» About this task: Within the records below, how many lines hold the string "family"? State that number and nothing else.

» Data to process:
"""

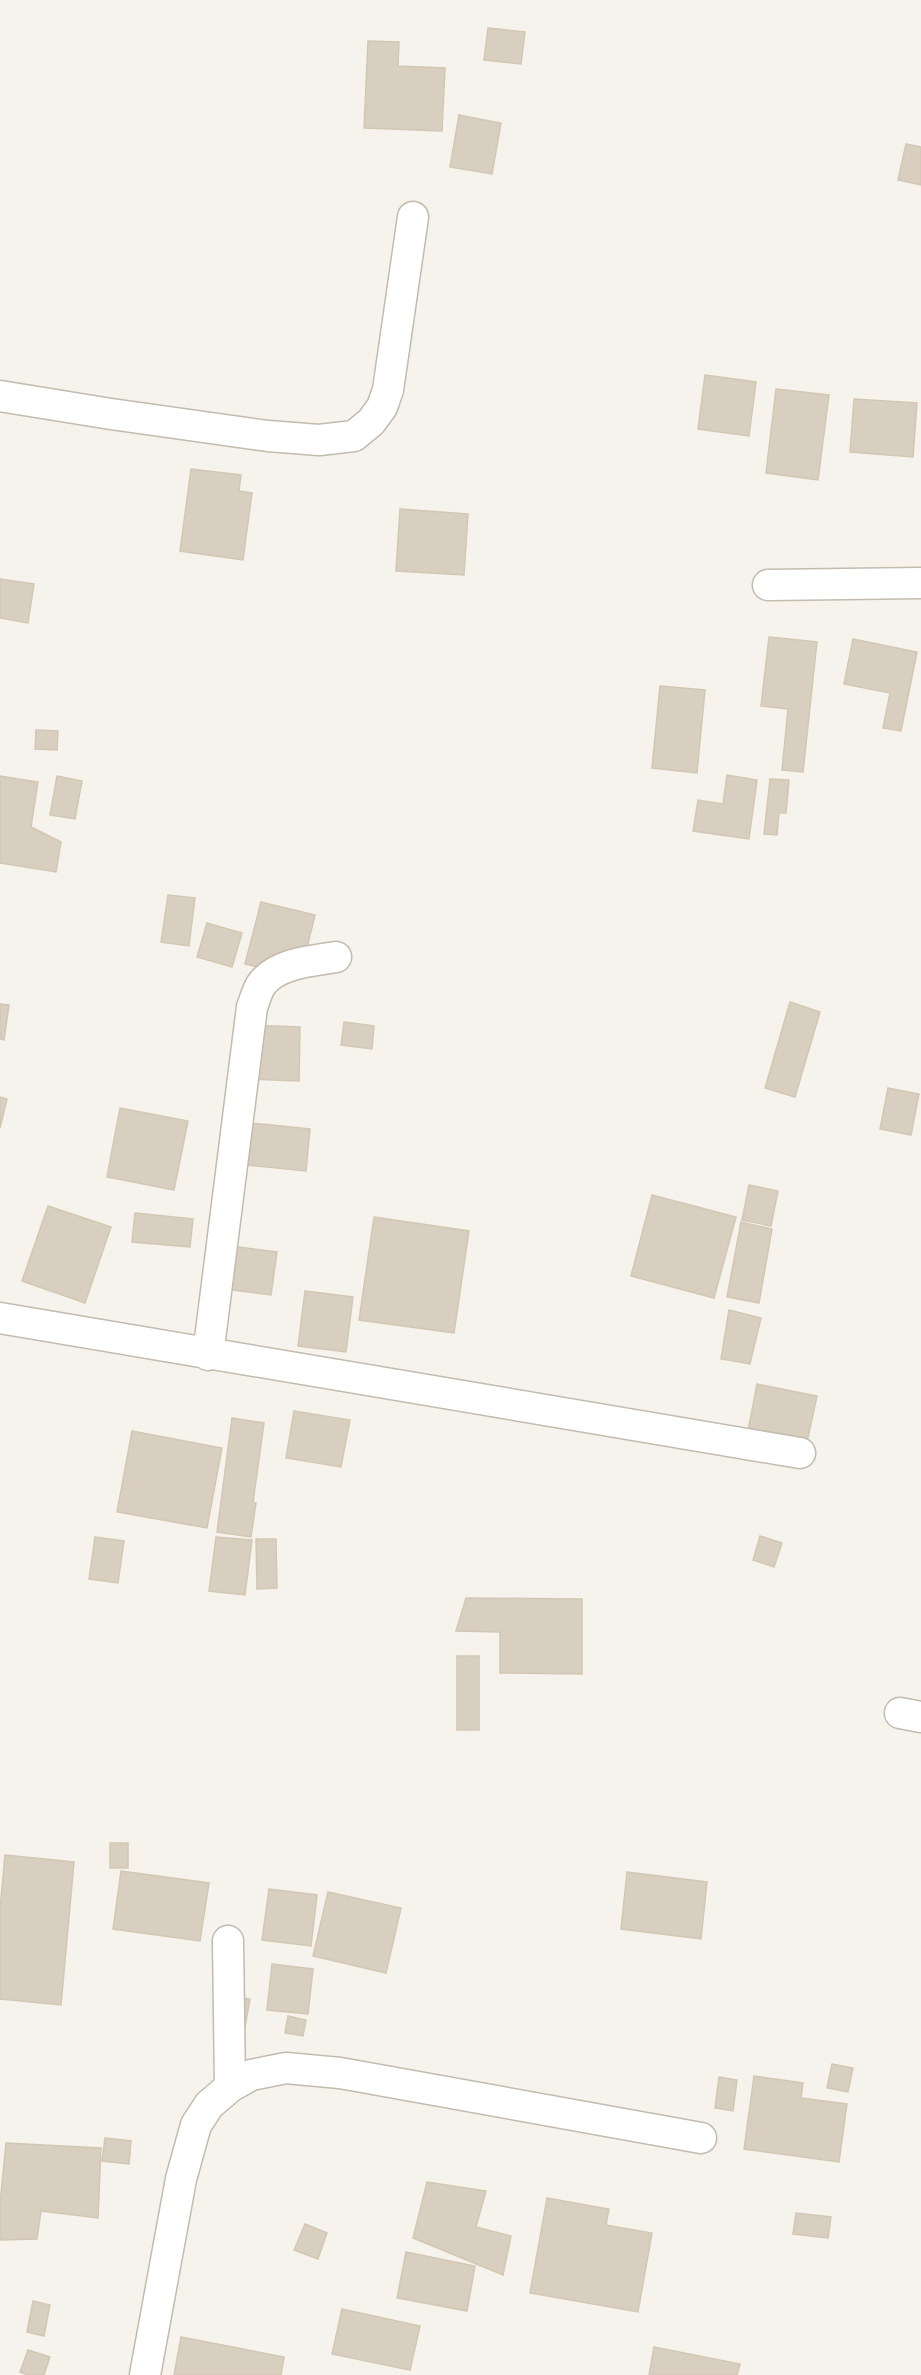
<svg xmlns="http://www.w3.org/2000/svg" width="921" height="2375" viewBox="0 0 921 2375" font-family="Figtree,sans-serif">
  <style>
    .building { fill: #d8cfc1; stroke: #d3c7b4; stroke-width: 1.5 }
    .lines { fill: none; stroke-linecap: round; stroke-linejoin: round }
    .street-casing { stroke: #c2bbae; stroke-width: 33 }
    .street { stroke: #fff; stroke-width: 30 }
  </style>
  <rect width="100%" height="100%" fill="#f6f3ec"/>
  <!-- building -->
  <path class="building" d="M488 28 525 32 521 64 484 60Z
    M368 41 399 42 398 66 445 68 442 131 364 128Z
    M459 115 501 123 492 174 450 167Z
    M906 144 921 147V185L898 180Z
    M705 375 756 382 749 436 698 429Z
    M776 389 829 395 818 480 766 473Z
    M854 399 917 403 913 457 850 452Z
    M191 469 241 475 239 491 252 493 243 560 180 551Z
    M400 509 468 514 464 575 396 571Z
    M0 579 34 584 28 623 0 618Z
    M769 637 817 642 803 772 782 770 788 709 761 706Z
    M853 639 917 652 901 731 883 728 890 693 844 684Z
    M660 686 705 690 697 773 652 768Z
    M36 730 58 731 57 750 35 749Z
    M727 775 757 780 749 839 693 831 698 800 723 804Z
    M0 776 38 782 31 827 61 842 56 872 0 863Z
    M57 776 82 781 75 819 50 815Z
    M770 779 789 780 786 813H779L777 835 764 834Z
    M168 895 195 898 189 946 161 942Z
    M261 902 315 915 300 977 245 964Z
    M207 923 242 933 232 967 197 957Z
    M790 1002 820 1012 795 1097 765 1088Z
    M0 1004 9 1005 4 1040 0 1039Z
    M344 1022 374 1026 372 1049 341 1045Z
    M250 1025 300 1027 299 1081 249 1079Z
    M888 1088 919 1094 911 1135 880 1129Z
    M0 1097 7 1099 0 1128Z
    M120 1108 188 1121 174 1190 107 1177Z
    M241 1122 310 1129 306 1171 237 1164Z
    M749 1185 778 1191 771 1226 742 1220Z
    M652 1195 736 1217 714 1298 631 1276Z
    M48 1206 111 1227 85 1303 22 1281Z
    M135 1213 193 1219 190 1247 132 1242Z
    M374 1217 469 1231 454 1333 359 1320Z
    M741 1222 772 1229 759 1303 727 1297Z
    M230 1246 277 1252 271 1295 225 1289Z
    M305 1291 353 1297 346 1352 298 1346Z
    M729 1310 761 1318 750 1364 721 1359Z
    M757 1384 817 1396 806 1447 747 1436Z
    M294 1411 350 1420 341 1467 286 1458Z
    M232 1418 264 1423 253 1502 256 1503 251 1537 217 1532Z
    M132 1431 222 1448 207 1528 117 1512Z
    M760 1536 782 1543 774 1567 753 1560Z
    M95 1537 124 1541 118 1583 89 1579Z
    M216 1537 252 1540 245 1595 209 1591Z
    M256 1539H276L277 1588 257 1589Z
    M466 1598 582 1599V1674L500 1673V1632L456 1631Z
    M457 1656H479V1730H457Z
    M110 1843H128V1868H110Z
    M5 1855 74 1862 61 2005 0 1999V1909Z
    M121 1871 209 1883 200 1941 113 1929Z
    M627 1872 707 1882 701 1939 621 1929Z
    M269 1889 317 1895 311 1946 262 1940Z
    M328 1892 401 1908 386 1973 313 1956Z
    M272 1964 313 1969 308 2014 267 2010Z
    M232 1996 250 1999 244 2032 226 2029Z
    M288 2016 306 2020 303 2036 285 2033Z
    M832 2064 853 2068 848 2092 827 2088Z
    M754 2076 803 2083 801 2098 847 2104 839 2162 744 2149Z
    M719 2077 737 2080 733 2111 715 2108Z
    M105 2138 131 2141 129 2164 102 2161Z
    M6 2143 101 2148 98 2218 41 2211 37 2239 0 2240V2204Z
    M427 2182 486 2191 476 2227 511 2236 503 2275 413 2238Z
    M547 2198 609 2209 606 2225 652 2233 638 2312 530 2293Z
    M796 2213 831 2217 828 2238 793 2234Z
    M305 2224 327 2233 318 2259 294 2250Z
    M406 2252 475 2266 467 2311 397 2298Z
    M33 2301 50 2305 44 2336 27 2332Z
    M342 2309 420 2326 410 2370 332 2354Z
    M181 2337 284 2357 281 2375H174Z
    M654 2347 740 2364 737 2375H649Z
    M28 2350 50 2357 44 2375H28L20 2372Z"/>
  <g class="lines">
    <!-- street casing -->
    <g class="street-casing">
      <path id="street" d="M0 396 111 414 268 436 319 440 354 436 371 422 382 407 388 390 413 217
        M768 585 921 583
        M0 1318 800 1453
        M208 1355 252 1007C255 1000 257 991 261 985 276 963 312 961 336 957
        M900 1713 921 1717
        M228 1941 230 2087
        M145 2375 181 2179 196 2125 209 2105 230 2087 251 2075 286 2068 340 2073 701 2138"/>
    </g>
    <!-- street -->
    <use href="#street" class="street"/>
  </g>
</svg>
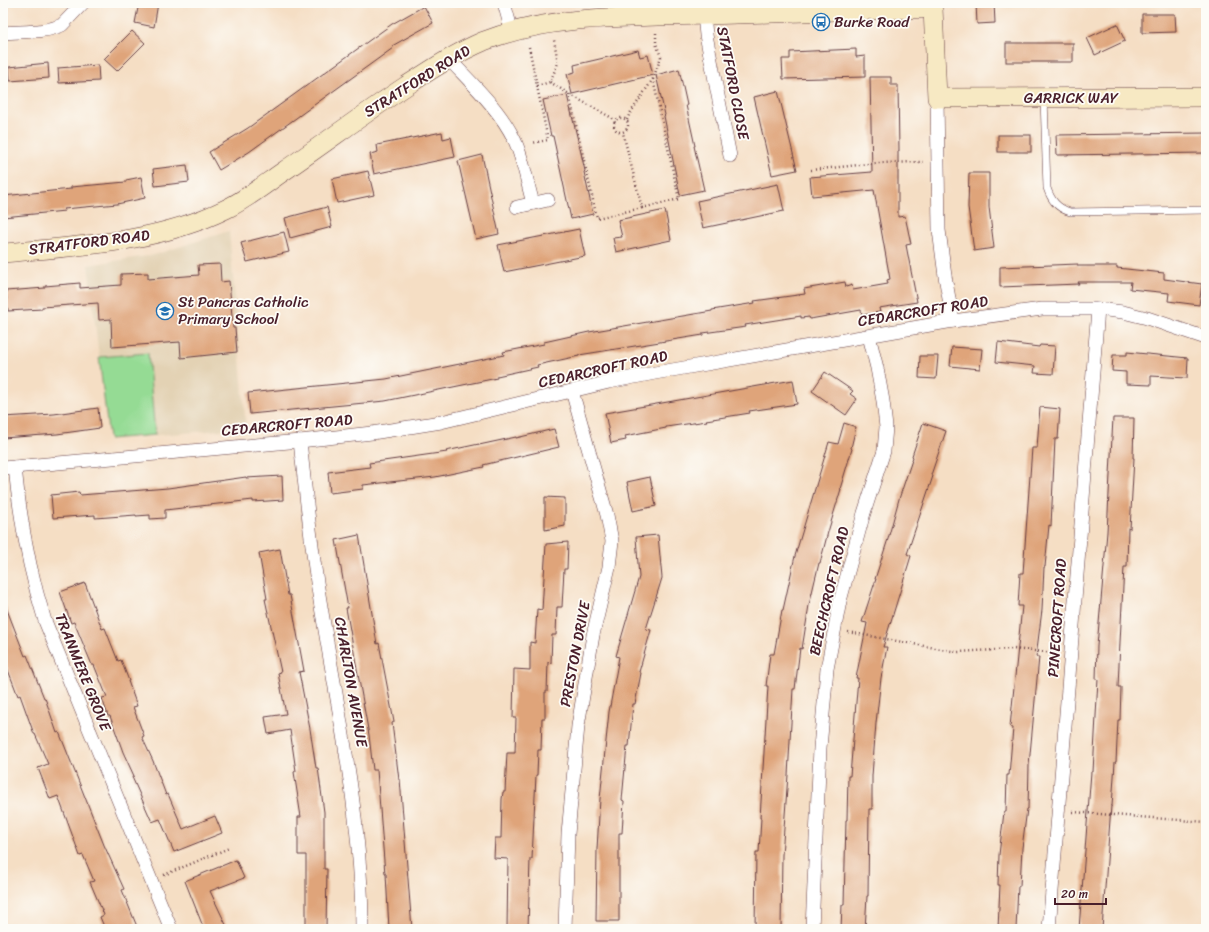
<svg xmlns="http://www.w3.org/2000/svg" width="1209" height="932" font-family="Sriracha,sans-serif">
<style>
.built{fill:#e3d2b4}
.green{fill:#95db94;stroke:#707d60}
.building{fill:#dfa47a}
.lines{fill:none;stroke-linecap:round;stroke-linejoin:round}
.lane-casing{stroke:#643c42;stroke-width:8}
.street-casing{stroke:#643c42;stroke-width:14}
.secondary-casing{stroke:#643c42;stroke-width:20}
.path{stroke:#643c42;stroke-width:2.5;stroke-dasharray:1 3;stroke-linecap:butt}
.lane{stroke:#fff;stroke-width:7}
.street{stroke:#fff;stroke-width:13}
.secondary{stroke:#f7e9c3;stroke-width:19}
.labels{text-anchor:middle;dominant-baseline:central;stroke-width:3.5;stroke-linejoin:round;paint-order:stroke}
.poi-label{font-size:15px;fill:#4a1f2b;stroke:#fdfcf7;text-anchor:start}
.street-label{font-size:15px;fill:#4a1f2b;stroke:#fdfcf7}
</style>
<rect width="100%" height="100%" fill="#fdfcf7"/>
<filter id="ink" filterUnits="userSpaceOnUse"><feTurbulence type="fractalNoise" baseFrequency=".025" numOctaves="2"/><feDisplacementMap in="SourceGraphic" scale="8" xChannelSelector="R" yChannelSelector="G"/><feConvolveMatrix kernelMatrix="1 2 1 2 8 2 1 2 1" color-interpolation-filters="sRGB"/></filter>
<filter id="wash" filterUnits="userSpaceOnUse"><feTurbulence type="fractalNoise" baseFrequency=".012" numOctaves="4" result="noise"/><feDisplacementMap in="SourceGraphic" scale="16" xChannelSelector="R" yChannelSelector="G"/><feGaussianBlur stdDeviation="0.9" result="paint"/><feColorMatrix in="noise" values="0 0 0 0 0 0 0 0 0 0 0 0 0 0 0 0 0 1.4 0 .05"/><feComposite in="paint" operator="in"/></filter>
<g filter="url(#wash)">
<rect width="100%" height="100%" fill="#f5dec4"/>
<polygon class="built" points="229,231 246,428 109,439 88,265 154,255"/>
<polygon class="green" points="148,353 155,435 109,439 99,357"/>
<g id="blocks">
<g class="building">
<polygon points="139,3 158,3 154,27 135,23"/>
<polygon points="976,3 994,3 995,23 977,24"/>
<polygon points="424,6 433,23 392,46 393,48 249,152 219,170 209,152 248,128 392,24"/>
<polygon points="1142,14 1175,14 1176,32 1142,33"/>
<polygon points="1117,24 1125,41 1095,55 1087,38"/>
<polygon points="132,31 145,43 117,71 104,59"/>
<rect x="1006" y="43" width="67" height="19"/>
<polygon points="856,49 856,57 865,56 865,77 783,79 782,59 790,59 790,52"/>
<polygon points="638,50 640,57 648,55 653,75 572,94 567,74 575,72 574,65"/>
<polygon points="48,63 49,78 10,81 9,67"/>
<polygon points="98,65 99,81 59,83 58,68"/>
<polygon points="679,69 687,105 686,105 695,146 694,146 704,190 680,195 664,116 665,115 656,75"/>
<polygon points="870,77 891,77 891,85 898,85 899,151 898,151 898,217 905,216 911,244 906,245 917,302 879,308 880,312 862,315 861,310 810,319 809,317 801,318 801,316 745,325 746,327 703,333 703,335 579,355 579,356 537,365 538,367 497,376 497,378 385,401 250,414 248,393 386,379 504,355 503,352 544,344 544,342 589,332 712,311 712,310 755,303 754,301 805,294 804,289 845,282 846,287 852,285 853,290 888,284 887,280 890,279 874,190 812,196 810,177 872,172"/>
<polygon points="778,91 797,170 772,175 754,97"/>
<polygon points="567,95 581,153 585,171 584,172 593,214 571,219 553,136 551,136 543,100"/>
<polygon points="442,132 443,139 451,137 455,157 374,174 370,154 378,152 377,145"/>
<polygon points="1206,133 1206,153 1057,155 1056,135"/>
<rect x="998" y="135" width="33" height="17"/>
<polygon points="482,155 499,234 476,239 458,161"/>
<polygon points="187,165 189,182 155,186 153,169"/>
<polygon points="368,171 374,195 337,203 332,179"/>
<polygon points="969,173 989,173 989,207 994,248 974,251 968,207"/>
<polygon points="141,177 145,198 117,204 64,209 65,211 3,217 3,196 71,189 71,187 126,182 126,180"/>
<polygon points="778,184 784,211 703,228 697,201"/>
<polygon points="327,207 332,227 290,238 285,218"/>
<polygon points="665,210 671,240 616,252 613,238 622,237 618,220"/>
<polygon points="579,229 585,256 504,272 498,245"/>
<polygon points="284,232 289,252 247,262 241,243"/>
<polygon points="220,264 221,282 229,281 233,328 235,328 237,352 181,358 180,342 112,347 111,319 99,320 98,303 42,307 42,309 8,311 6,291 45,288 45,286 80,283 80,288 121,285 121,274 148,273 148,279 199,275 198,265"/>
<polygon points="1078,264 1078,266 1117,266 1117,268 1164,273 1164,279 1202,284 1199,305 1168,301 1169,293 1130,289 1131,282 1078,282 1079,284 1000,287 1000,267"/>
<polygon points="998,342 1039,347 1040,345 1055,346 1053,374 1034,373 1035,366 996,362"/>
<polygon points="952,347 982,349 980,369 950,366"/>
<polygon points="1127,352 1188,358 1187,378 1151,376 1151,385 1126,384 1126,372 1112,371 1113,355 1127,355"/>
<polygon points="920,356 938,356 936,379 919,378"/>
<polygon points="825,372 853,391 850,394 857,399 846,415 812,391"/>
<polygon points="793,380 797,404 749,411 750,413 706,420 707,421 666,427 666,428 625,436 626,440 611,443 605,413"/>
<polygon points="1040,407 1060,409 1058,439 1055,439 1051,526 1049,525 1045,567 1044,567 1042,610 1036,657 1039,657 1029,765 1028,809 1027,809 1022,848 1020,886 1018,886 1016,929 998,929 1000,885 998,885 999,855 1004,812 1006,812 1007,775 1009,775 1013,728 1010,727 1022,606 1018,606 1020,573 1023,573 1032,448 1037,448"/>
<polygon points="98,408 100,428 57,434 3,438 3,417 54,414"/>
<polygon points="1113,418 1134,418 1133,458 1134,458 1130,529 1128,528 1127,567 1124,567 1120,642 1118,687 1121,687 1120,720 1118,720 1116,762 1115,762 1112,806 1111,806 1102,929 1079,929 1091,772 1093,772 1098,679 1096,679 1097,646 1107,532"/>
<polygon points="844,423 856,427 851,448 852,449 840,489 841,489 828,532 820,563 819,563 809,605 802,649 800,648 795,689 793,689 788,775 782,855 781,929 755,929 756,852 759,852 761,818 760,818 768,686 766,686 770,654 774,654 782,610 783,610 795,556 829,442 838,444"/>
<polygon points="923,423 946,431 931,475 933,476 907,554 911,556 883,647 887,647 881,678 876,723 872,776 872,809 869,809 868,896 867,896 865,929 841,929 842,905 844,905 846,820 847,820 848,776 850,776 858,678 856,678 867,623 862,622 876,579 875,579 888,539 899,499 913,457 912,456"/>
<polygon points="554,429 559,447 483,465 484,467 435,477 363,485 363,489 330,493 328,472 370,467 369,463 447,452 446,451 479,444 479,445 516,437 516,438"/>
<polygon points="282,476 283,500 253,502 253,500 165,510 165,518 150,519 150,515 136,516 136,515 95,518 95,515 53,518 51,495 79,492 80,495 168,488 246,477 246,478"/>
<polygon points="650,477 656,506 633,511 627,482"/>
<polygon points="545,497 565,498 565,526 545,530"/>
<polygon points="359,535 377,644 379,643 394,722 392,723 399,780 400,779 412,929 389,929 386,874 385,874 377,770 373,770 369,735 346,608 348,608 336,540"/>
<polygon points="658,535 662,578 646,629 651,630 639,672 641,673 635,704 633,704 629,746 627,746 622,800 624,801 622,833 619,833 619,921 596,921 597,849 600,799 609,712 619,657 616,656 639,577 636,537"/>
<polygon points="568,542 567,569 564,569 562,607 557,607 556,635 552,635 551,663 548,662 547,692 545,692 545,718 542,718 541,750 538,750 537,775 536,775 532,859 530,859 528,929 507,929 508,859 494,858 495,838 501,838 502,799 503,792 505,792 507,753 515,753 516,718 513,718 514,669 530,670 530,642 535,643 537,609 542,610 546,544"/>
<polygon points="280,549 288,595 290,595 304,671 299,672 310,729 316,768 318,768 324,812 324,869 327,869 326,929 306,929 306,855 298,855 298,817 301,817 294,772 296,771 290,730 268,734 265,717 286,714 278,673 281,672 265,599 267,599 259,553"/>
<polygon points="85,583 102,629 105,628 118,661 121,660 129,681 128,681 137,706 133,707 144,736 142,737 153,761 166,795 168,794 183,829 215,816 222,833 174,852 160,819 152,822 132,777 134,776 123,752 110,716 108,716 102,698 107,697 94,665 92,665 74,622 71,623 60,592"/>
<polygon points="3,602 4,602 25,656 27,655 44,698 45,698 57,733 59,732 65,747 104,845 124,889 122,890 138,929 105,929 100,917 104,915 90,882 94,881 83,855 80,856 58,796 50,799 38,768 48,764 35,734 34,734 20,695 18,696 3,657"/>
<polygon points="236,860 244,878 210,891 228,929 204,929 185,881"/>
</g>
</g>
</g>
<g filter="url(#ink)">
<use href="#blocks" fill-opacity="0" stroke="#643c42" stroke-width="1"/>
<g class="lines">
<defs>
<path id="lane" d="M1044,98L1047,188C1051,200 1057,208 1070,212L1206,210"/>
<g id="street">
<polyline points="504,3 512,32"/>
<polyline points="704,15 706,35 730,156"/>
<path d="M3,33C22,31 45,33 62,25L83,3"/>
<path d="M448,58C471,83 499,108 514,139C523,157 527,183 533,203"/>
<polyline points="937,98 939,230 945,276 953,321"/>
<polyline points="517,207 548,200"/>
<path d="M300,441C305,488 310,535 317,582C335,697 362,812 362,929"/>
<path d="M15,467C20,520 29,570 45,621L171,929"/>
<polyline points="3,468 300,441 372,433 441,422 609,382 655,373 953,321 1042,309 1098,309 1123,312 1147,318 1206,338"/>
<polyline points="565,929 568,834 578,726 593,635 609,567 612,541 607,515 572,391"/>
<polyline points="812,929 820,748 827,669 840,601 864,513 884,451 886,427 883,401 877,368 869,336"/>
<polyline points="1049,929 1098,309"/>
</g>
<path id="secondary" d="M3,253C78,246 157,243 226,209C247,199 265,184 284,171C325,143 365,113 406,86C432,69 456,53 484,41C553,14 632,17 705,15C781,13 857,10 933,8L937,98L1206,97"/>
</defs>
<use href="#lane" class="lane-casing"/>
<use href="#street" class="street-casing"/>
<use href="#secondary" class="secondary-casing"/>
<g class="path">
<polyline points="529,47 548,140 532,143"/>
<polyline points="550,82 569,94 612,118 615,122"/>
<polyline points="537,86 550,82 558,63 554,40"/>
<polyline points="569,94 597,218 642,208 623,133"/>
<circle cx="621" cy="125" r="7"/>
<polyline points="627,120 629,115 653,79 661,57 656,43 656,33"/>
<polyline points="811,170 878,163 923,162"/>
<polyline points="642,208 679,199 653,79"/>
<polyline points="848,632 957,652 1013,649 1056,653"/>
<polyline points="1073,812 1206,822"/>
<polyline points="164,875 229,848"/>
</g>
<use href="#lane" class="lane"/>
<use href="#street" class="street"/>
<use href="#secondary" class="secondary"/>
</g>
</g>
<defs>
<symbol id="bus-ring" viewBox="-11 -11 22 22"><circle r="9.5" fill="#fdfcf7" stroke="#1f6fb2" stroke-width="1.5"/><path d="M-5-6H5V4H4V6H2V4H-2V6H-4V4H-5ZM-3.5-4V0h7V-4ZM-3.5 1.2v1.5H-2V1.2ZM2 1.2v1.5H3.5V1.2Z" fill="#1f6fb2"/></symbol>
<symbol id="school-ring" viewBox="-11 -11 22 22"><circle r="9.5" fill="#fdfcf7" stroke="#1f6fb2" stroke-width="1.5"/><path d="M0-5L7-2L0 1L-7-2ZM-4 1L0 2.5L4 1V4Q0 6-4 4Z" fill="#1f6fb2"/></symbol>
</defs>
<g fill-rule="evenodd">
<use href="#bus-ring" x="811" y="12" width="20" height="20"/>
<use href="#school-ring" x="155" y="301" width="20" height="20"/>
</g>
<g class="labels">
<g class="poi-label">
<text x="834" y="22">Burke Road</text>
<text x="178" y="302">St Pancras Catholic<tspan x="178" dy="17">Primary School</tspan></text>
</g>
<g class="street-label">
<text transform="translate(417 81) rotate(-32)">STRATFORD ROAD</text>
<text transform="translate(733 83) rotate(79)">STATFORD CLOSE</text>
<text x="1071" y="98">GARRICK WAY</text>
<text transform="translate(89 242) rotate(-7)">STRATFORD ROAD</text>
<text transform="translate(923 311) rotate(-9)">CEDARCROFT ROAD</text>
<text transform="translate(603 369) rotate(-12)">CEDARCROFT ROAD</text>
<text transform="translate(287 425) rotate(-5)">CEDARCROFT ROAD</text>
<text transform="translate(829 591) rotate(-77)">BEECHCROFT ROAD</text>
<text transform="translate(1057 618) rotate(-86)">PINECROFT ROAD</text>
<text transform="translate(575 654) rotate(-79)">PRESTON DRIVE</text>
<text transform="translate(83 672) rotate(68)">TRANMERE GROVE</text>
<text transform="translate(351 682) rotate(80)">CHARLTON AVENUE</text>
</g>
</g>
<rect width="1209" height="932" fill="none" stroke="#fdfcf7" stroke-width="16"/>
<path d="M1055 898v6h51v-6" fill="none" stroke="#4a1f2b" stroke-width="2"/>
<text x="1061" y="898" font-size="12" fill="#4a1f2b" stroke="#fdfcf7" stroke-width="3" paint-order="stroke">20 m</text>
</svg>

"""

» Result of this exercise: 2